Columbus has a great success story to tell, one that involves the ongoing pursuit of excellence — a quality that will be important as the city faces new challenges, an urban issues expert said.
Aaron Renn, a senior fellow at the Manhattan Institute for Policy Research in New York, discussed Columbus’ success and challenges during his keynote speech before 530 people attending the Columbus Area Chamber of Commerce’s annual meeting Wednesday at the Clarion Hotel and Conference Center.
He noted how Columbus has outpaced the state and nation in job growth since 1990, and has hung close — although slightly below — the national average for personal income while the state has fallen further behind over the past 15 years.
Success can be attributed in part to the vision of former Cummins Inc. chairman and philanthropist J. Irwin Miller, and the success of the company he led.
The Cummins Foundation, for example, paid the architectural fees for world-renowned architects to design new school buildings in the city, part of an effort to attract talent to the small Midwestern community.
But other communities, such as Muncie with the Ball Corporation, have also had large corporations and families or individuals as benefactors and have not fared as well over the long term, the Indiana University graduate said.
The difference lies in a community value, said Renn, a native of the small community of Laconia along the Ohio River.
“In Columbus, excellence and the pursuit of excellence are respected in a way that, candidly, they have not always been in the rest of the state of Indiana,” said Renn, who visited Columbus as a child and also a few years ago was part of a bloggers tour set up by the Columbus Area Visitors Center to highlight the city’s architectural gems.
The quality that makes Columbus special is important because too often Indiana hasn’t pursued excellence, which he said is a turnoff to people who desire more.
“People want to live in a place where their civic aspiration matches their personal aspiration,” Renn said.
The days of being average in skills, quality of production and education and still having a middle-class life are over, Renn said.
“In the 21st century we live in, only excellence is going to be able to survive the brutal global competition,” Renn said.
“Which workers are more likely to produce excellence? Workers who demand excellence in their own communities, or ones who accept mediocrity in the place they and their own family live?”
Renn said it’s notable and not surprising that more Japanese businesses are located in Columbus than any other Hoosier city except Indianapolis. That’s because Japanese businesses are known for producing quality products, and have a deep appreciation of architecture and design. Columbus is world-renowned for its architecture.
Columbus’ success has the potential to breed more success, and the city should make a greater effort in marketing to articulate its model to others, Renn said.
The city has a large reliance on manufacturing, as do many other Hoosier cities.
But Columbus’ ability to sell its story will become increasingly important with the rise of urbanization in the U.S., he said.

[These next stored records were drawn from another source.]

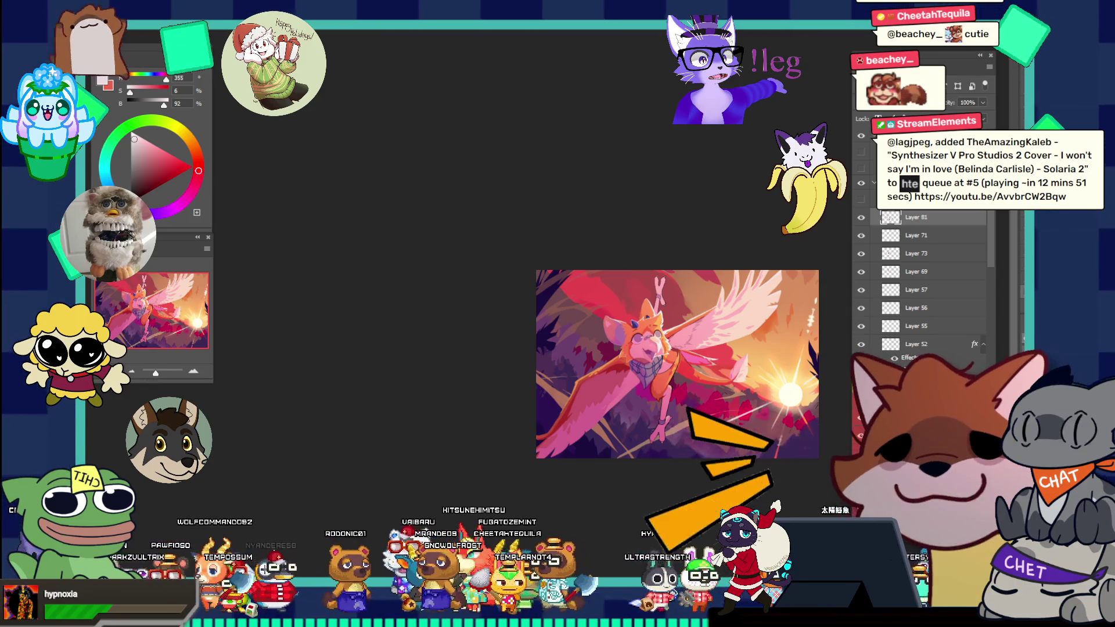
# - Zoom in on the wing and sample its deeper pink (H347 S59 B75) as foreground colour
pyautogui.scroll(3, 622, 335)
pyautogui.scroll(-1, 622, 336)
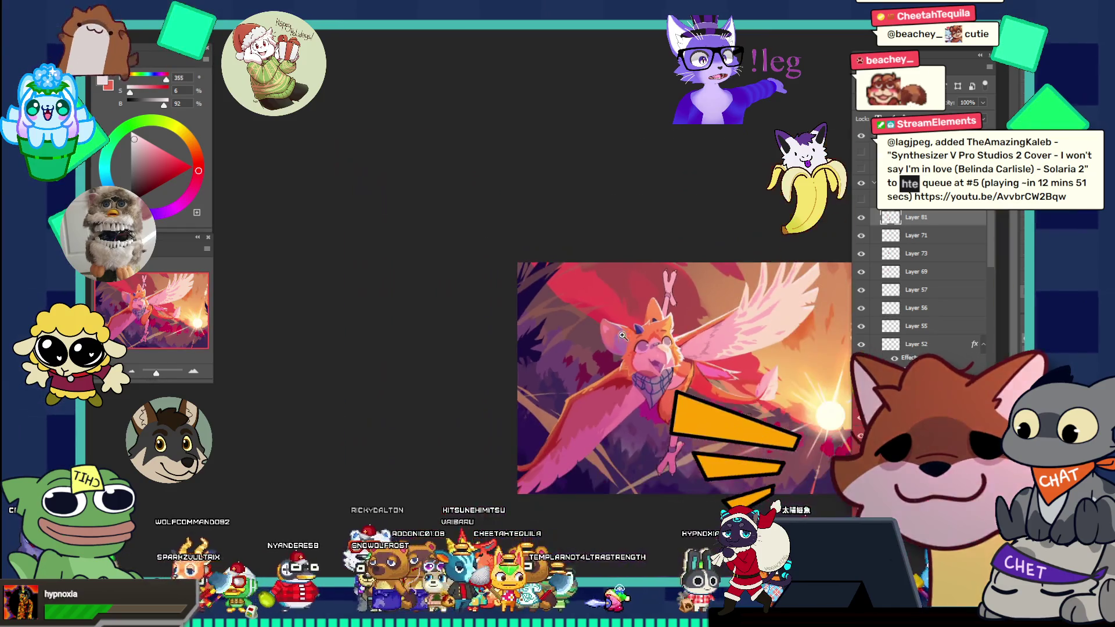
pyautogui.scroll(3, 622, 336)
pyautogui.scroll(2, 620, 443)
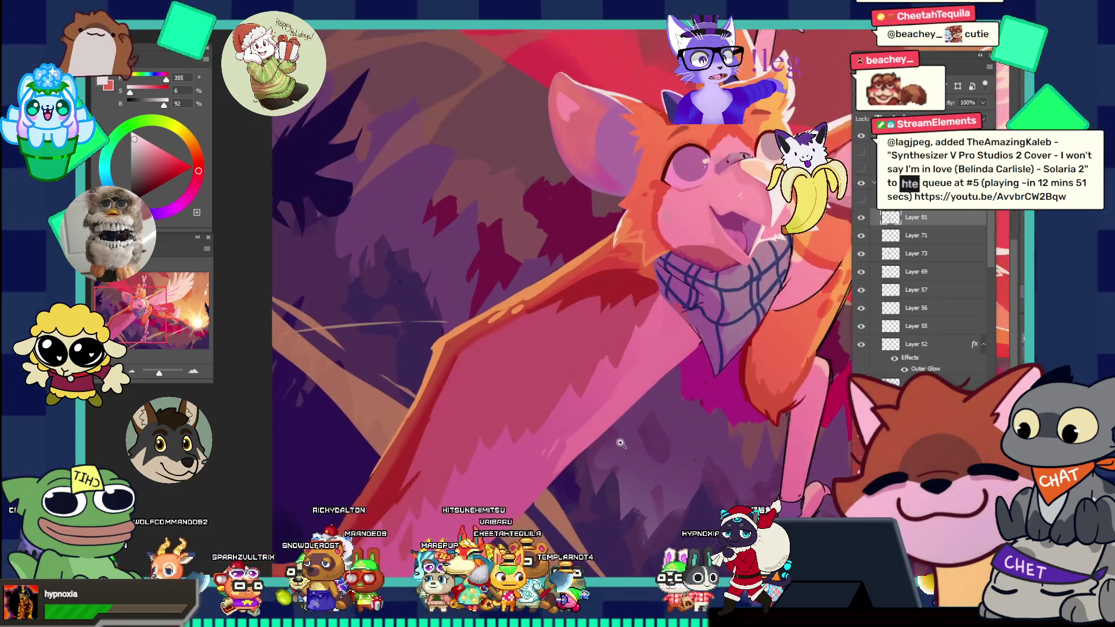
pyautogui.scroll(2, 621, 443)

Millennials, many of whom have the technological skills sought by employers, are often choosing to live in urban areas because those settings match their civic interests. Consequently, some large companies have been moving parts of their businesses to the downtown districts of large cities to go where the talent is, Renn said.

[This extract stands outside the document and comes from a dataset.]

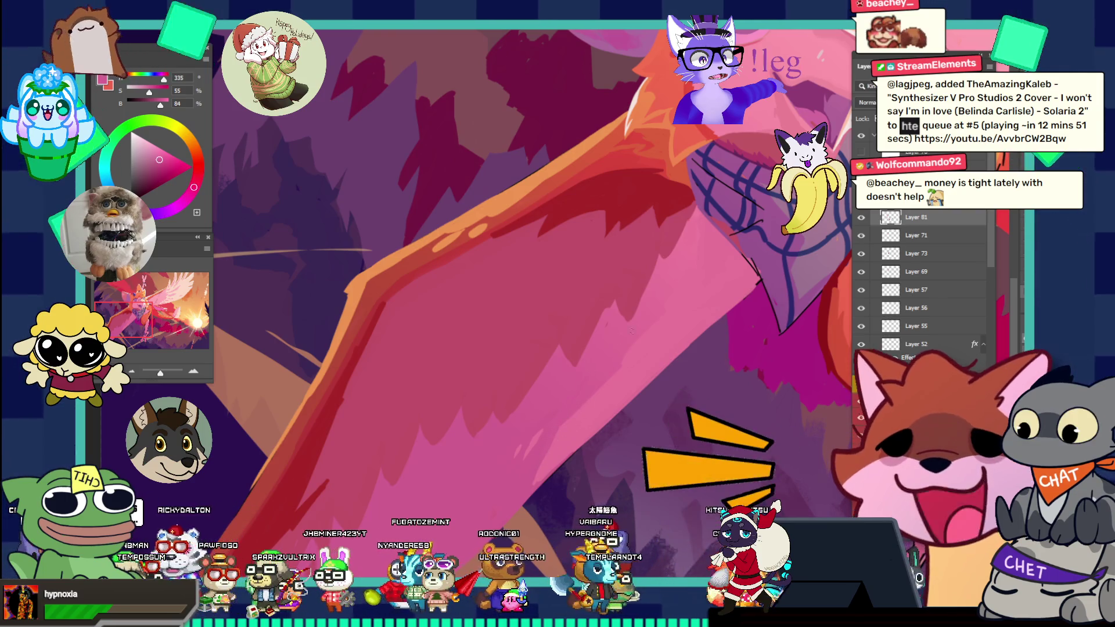
pyautogui.click(634, 285)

Columbus would benefit in its efforts to attract talent by comparing its amenities to what communities such as Indianapolis offer, and assess whether they have enough or need to improve their quality, Renn said.
The city’s downtown is a prime area to create its own urban node, he said.
Cindy Frey, president of the Columbus Area Chamber of Commerce, said after the meeting that Renn’s thoughts were on-point and served as a reminder that the community’s legacy is its longstanding commitment to excellence.
She said the personal income numbers Renn presented were a bit of concern, but that the community was taking steps — such as with education and business — to improve.
And with a new city administration, it’s a good time to reassess and envision what the community might be able to accomplish, Frey said.
“I think we’re primed to continue to strive for success,” she said.
Kathy Oren, executive director of the Community Education Coalition, said she was struck by Renn’s suggestion that Columbus market its successful model across the state to help the state.
“We’re doing that in the region with the Education Coalition serving 10 counties, and the model of how we work together and work with our neighbors in southeastern Indiana,” Oren said after the meeting.
She noted that John Burnett, CEO of the Community Education Coalition, and Jack Hess, executive director of the Institute for Coalition Building, dedicate a lot of time to helping other communities try to establish education coalitions.
“We do well when our neighbors do well and Columbus does well when the state of Indiana does well,” Oren said.